Reasons to be cheerful

Jeffrey Cliffe, the outgoing Berlin bureau chief of The Economist, sees a different country. Only a few months ago, the magazine’s title page celebrated a “Cool Germany” that was reinventing itself, becoming “more open, more informal, more hip”. In a recent interview with the Süddeutsche Zeitung, he told Germans to let go of their pessimism and cheer up, but also criticised his media colleagues for creating the impression that the nation was close to the abyss.

As anyone who has actually been to Germany can attest, the reality is indeed very different. It’s a civilised and safe country with a vibrant culture and friendly locals who treat visitors like adults. This view is backed up by Portland Communication’s Soft Power 30 ranking which placed Germany in third place. It pointed in particular to its positive, values-driven foreign policy and its supportive environment for the creative and nighttime economies resulting in vibrant, 24-hour cities.

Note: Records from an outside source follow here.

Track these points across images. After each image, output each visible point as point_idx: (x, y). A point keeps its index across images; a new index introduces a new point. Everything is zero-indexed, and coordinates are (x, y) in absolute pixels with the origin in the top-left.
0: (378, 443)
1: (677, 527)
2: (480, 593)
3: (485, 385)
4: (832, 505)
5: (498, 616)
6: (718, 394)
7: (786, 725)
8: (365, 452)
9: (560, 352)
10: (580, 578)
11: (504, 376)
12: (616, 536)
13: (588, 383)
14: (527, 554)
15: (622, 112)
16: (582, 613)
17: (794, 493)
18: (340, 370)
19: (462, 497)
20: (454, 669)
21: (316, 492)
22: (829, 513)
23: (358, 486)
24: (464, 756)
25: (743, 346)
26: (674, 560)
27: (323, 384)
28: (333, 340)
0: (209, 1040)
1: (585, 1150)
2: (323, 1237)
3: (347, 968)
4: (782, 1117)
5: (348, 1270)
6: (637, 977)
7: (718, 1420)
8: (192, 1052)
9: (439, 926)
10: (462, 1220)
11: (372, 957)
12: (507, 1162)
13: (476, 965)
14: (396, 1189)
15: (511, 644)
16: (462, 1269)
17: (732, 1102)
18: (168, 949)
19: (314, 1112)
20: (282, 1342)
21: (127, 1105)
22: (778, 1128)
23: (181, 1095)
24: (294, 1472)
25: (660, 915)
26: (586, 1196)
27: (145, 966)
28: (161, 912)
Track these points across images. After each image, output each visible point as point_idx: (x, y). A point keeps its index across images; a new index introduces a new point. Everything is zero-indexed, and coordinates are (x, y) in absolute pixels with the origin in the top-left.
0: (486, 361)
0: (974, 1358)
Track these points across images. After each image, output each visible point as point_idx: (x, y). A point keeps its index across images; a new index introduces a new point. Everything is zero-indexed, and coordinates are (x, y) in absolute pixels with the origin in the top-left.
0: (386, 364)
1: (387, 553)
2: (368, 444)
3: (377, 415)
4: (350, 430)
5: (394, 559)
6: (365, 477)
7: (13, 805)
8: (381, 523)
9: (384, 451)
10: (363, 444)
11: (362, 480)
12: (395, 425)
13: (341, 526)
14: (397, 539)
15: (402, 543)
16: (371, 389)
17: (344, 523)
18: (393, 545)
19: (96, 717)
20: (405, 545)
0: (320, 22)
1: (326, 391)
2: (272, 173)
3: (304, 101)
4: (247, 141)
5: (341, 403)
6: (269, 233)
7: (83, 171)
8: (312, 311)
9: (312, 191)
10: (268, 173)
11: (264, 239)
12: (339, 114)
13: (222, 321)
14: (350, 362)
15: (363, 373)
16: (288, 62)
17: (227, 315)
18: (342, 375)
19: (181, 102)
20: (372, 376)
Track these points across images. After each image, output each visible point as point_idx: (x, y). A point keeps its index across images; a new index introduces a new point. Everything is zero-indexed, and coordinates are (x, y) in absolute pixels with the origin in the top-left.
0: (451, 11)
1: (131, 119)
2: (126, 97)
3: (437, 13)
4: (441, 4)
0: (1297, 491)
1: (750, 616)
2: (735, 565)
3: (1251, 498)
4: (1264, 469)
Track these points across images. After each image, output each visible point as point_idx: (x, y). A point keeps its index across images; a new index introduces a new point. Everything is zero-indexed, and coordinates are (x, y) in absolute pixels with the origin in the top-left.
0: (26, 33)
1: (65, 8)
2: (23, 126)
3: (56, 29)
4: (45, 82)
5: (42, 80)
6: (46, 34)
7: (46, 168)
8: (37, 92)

Berlin comes alive at night. stefan widua/unsplash

This summer, visitors to Germany will encounter a country that is looking forward, investing in an “energy transition” and slowly getting used to a greater international responsibility. But this responsibility need not necessarily mean doubling its military budget. Germany is using its considerable resources more intelligently and humanely. Having learned from its past, it has accepted hundreds of thousands of refugees when others have not.

Visitors will see, in contrast to the sensational headlines and the hate messages, that the majority of Germans are involved in the massive and ongoing task of helping these refugees. They are working to find them a safe place to live, recover from their traumatic experiences, learn the unfamiliar language, find a school for their children, secure a job, start a business, learn a trade, get a University degree – and, perhaps, begin to feel at home.

Germany will overcome the current challenges, just as it has successfully dealt with the challenge of reunification. In the words of Angela Merkel: “Wir schaffen das” (We can do it).